Here's my response, my darling husband:

You have serious issues. I don't think I've ever posted this long, or actually ever theorized about motherhood or etiquette while I was on the park grounds. And that's a huge part of my dissertation topic!

Or maybe it's just that, when we're at the park, Sweet Toddler J--let's be honest, there are too many words and tantrums for babyhood, so we'll give her a promotion--runs me too ragged to speak, let alone think. Cheers to you, solon, for philosophizing at the swingset!

M said...

I have to admit that I have thought about play ground etiquette, and Harrogate and I have discussed similar issues while chasing Wild Man and SupadiscoT around the playground. My issues are a bit different than Solon's though. First, I'll respond to swingset etiquette. Wild Man could swing for hours, so if we're at a park and there is a line for the swings, I try to limit his time to 15 minutes, which seems reasonable to me. Granted, removing him from a swing generally causes a tantrum, but I do want him to learn to share. Second, the issue that Harrogate and I have discussed most is whether or not a we should discipline another parent's child. Solon, you pointed out that there were a number of children around the swings without parents nearby. This seems to happen a lot in parks in Southwest College Town. These parent-less children are generally a few years older than Wild Man and SupadiscoT, and therefore, they don't need a parent to stand right beside them as they climb playground equipment. But said children often push my toddler out of the way or engage in activities that may cause them to break an arm, a leg, or to hurt another child. I do not hesitate to tell a child to stop doing something, especially if that behavior is putting my child or another child at risk. I have received many dirty looks from parents--generally fathers who are talking on their cell phones or mothers who are chatting away with other mothers--for reprimanding their child. The people I'd really like to reprimand are the parents. What is the playground etiquette for this?

harrogate said...

What a fascinating topic this is. The more you think about it the more confusing it becomes.

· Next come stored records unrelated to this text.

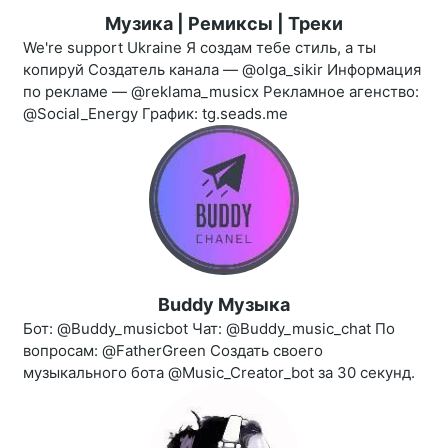
Музика | Ремиксы | Треки
We're support Ukraine Я создам тебе стиль, а ты
копируй Создатель канала — @olga_sikir Информация
по рекламе — @reklama_musicx Рекламное агенство:
@Social_Energy График: tg.seads.me
Buddy Музыка
Бот: @Buddy_musicbot Чат: @Buddy_music_chat По
вопросам: @FatherGreen Создать своего
музыкального бота @Music_Creator_bot за 30 секунд.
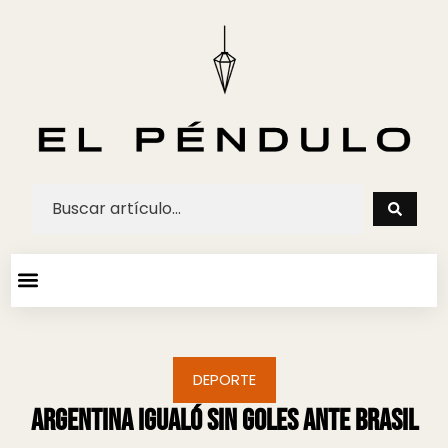
ARTE Y ESPECTACULOS
AGENDA CULTURAL
DEPORTE
Argentina igualó sin goles ante Brasil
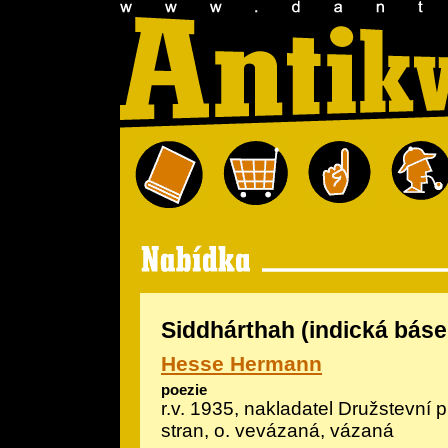
Siddhárthah (indická báse
Hesse Hermann
poezie
r.v. 1935, nakladatel Družstevní 
stran, o. vevázaná, vázaná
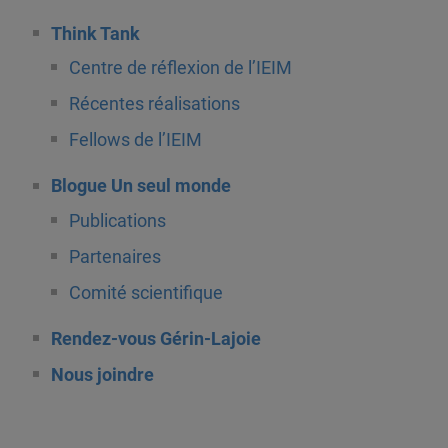
Think Tank
Centre de réflexion de l’IEIM
Récentes réalisations
Fellows de l’IEIM
Blogue Un seul monde
Publications
Partenaires
Comité scientifique
Rendez-vous Gérin-Lajoie
Nous joindre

The idea of some sort of confrontation with another parent is unfortunate, and even worse is the sort of passive-aggressive crap that the father pulled on Solon.

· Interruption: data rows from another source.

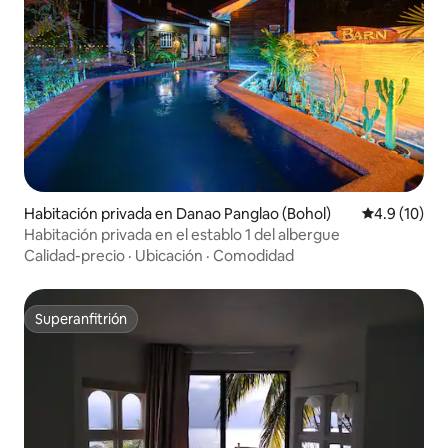
Habitación privada en Danao Panglao (Bohol)
Calificación
4.9 (10)
Habitación privada en el establo 1 del albergue
Calidad-precio
·
Ubicación
·
Comodidad
Superanfitrión
Superanfitrión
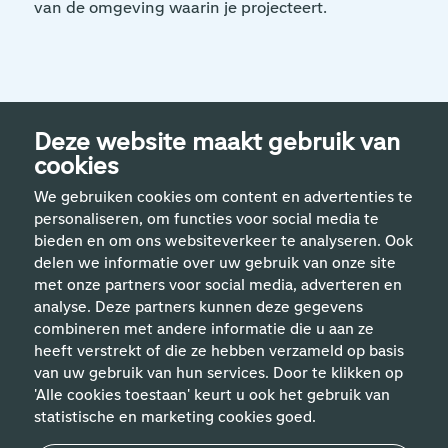
van de omgeving waarin je projecteert.
Deze website maakt gebruik van
cookies
We gebruiken cookies om content en advertenties te
personaliseren, om functies voor social media te
bieden en om ons websiteverkeer te analyseren. Ook
delen we informatie over uw gebruik van onze site
met onze partners voor social media, adverteren en
analyse. Deze partners kunnen deze gegevens
Handige links
combineren met andere informatie die u aan ze
heeft verstrekt of die ze hebben verzameld op basis
van uw gebruik van hun services. Door te klikken op
Vakgebieden
'Alle cookies toestaan' keurt u ook het gebruik van
statistische en marketing cookies goed.
Contact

To m's point about disciplining others' children and about the need for parents to actually keep an eye on what their own kids are doing at the playground:

Hopefully when our kids graduate to Bigger, Longer, and Uncut status, we will remember these conversations, and be vigilant that they not kock over the toddlers playing in the same space...

Amy Reads said...

Hi Solon,
Throw down with the other Park Fathers, of course, as Baby J gets first dibs, always.
(always always)
She is my beloved J-Bear, after all.
Ciao,
Amy, who misses her now-yankee friends

Anonymous said...

I usually vacate the swings if someone is waiting after about 5 minutes, regardless of how long we've been on. I suppose that's because I want my daughter to be self-sacrificing. :)

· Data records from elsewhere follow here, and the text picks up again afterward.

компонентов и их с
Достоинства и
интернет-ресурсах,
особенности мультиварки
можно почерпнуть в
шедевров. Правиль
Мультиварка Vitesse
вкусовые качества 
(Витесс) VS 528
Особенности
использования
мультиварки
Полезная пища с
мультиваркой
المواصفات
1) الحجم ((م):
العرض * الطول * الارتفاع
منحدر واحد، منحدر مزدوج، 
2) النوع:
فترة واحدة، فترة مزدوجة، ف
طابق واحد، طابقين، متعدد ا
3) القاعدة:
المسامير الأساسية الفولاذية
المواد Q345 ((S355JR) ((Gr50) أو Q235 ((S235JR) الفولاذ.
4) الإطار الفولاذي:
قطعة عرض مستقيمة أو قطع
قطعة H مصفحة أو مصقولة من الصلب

I'm totally joking about that. It's because I get sick of pushing her and I'm all for any excuse to get her off the thing. but I do usually vacate pretty quickly.

I don't think I've ever encountered an issue with the swings. As far as behavior issues, I have gently reprimanded a child or two but primarily, I just try to keep mine out of harm's way and away from the few kids at our park who are nasty little no-neck monsters.

The Reverend John Todd said...

Sometimes Baby Rev and I wear hair shirts.